The MSA formula is shown in Eq. (1), where $\text {head}_i$ refers to the i-th attention head out of a total of $N_h$ heads. The linear transformation matrix for mapping the concatenated inputs to the output space is denoted as $W^o\in {\mathbb {R}}^{h d_{v}\times d_{\text {model}}}$, where $d_{\text {model}}$ represents the dimension of input embedding.
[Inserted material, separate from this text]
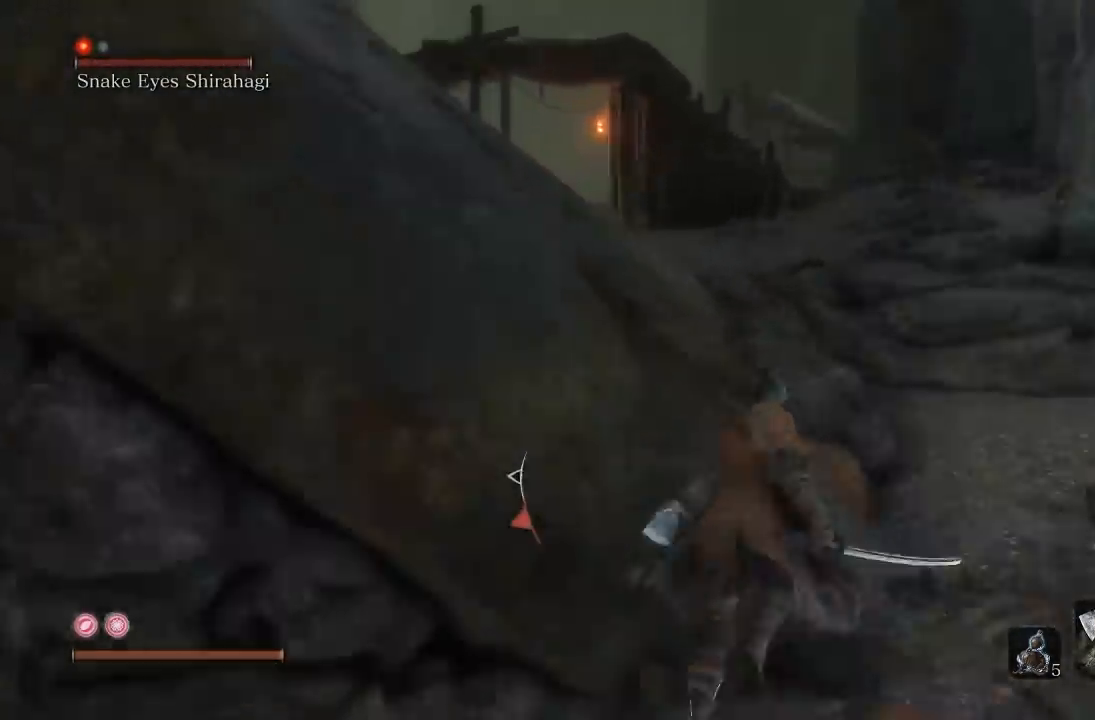
{"buttons": [], "left_stick": "up-right", "right_stick": "left", "button_events": []}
The query, key, and value vectors of the i-th head are represented by $Q W_i^Q$, $K W_i^K$ and $V W_i^V$ respectively, where $W_i^Q\in {\mathbb {R}}^{d_{\text {model}}\times d_q}$, $W_i^K\in {\mathbb {R}}^{d_{\text {model}}\times d_k}$, and $W_i^V\in {\mathbb {R}}^{d_{\text {model}}\times d_v}$ are the corresponding weight matrices, and $d_q$, $d_k$ and $d_v$ are dimensions of the query, key, and value vectors.

Relative position embedding

The traditional Transformers have relatively weak position relations within the input sequences^26,27,28. Therefore, it requires a position embedding to enhance its positional awareness when using a Transformer for modelling. The ViT model introduced a learnable absolute position embedding that adds a fixed vector to each position within the input sequence¹⁸. However, this method is unable to depict the relative relationships between positions accurately.

To enhance the location perception of the Transformer, TSCA-Net deploys relative positions embedding to generate the vector representations of each other dynamically²⁹. Specifically, the relative position information in TSCA-Net is represented by a two-dimensional matrix with dimensions equal to the length of the input sequence. During the attention computation, the position biases indexed via the relative position matrix are added to the attention scores. The enhanced MSA is represented by Equation (1), where the weight of the vector position is denoted by B.

$$\begin{aligned} \text {Attention}\left( Q,K,V\right) =\text {SoftMax}\left( QK^\text {T}/\sqrt{d}+B\right) V, \end{aligned}$$

(2)

Cross-entropy loss function

The cross-entropy function is a type of convex function that helps prevent the model from getting stuck in suboptimal solutions. During the backpropagation, the model parameters are updated continuously using gradient information from the loss function³⁰. The detailed formula is defined as Eq. (3), where $N_t$ represents the number of trials and $N_c$ represents the number of categories. $y_{m}^{n}$ and ${\hat{y}}_m^n$ refer to the ground-truth labels and the predicted labels for the mth trial, respectively.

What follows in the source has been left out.